___ Dataset records
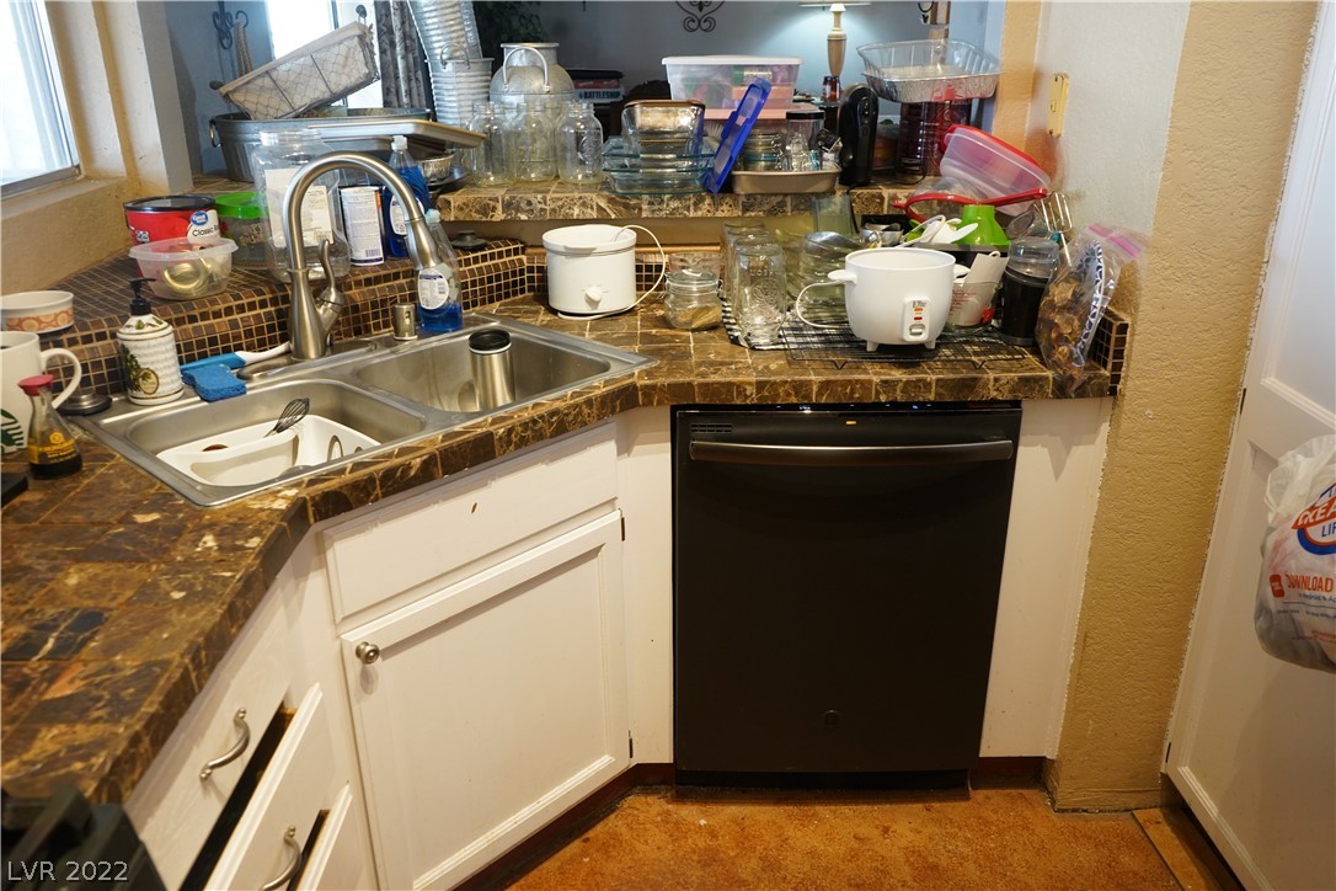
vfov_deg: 46.4
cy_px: 446
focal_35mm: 28
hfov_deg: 65.5
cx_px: 668
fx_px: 1039
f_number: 5.6
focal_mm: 28
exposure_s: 1/40
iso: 2000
______
How to complete this task: From the line holding "hfov_deg: 65.5" down to the final line above, quote every line exactly and only those lines.

Exercise response:
hfov_deg: 65.5
cx_px: 668
fx_px: 1039
f_number: 5.6
focal_mm: 28
exposure_s: 1/40
iso: 2000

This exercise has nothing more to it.